I sourced mine from the Adelaide Hills - the local club organised with a grower to have a crush day, and he rounded up his leftover stock which we purchased for ridiculously low prices. I probably got lucky with the wild yeast, but as per the keeving recommendations I sulphured off roughly half the yeast to begin with to get a nice slow ferment.



yum yum yum said:


> I'm really interested in keeving etc. _I've read all about it and know how it works_. I gave it a shot the other year with some fresh juice from Kellybrook cider festival but had no luck, no brown cap formed. Do you use commercial juice or crush your own apples? _Then do you simply add CaCl and wait until the brown cap forms?_


Bit of a contradiction there.

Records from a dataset
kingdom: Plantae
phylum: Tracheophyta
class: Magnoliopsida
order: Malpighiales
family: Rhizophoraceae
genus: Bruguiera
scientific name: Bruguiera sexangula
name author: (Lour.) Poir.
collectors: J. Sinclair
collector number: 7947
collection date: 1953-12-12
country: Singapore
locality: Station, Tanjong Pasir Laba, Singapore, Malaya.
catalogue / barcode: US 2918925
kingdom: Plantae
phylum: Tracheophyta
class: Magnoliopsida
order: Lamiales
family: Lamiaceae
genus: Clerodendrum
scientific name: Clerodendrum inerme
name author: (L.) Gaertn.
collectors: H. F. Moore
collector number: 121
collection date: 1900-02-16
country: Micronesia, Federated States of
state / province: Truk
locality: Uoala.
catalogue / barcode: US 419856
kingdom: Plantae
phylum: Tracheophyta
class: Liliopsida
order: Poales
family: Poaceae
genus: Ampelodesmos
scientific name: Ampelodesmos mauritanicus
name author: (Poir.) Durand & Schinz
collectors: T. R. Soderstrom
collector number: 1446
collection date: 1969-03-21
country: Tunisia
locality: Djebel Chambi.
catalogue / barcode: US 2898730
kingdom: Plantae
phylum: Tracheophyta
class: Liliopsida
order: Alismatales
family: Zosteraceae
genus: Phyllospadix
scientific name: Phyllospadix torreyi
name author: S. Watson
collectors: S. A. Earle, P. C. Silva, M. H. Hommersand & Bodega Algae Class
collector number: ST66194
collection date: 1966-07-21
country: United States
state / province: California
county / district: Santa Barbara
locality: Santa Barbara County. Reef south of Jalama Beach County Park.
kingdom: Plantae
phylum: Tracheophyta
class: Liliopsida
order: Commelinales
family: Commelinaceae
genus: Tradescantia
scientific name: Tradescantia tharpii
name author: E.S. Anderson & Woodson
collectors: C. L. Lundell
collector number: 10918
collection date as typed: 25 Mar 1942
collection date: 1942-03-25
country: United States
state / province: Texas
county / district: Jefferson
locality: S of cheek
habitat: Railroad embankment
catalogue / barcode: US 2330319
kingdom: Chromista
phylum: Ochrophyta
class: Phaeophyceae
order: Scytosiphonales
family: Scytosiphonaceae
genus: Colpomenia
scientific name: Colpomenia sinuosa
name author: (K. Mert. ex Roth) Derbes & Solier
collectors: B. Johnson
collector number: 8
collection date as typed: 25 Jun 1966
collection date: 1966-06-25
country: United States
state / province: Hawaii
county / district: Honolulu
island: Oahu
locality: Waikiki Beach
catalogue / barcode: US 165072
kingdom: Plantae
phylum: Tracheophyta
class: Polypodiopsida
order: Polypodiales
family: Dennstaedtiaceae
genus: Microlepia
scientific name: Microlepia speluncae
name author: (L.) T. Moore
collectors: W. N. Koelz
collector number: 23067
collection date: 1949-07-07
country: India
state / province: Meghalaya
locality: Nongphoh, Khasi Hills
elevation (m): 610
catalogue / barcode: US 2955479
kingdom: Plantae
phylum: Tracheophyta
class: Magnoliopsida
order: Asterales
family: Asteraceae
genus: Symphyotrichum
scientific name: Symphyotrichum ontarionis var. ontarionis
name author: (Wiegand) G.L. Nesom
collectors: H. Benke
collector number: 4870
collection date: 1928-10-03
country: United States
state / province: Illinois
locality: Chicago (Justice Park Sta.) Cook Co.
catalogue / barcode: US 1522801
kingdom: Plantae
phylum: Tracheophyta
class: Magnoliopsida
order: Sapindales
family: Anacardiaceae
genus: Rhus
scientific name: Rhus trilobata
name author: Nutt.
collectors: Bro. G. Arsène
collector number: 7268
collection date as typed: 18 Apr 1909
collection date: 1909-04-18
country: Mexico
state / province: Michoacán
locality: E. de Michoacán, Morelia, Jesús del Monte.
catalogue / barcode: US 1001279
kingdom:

Tasks to carry out =
1) Edit the cider excerpt from "I sourced mine" to "a contradiction there.", replacing "brown cap" with "chapeau brun".
2) Answer the following questions using the cider excerpt.
(a) From which region did the first writer source the apples?
(b) What portion of the yeast did the first writer sulphur off at the start?
(c) At which event did the quoted writer obtain fresh juice?

Responses in order =
1)
I sourced mine from the Adelaide Hills - the local club organised with a grower to have a crush day, and he rounded up his leftover stock which we purchased for ridiculously low prices. I probably got lucky with the wild yeast, but as per the keeving recommendations I sulphured off roughly half the yeast to begin with to get a nice slow ferment.



yum yum yum said:


> I'm really interested in keeving etc. _I've read all about it and know how it works_. I gave it a shot the other year with some fresh juice from Kellybrook cider festival but had no luck, no chapeau brun formed. Do you use commercial juice or crush your own apples? _Then do you simply add CaCl and wait until the chapeau brun forms?_


Bit of a contradiction there.

2)
(a) The Adelaide Hills.
(b) Roughly half.
(c) The Kellybrook cider festival.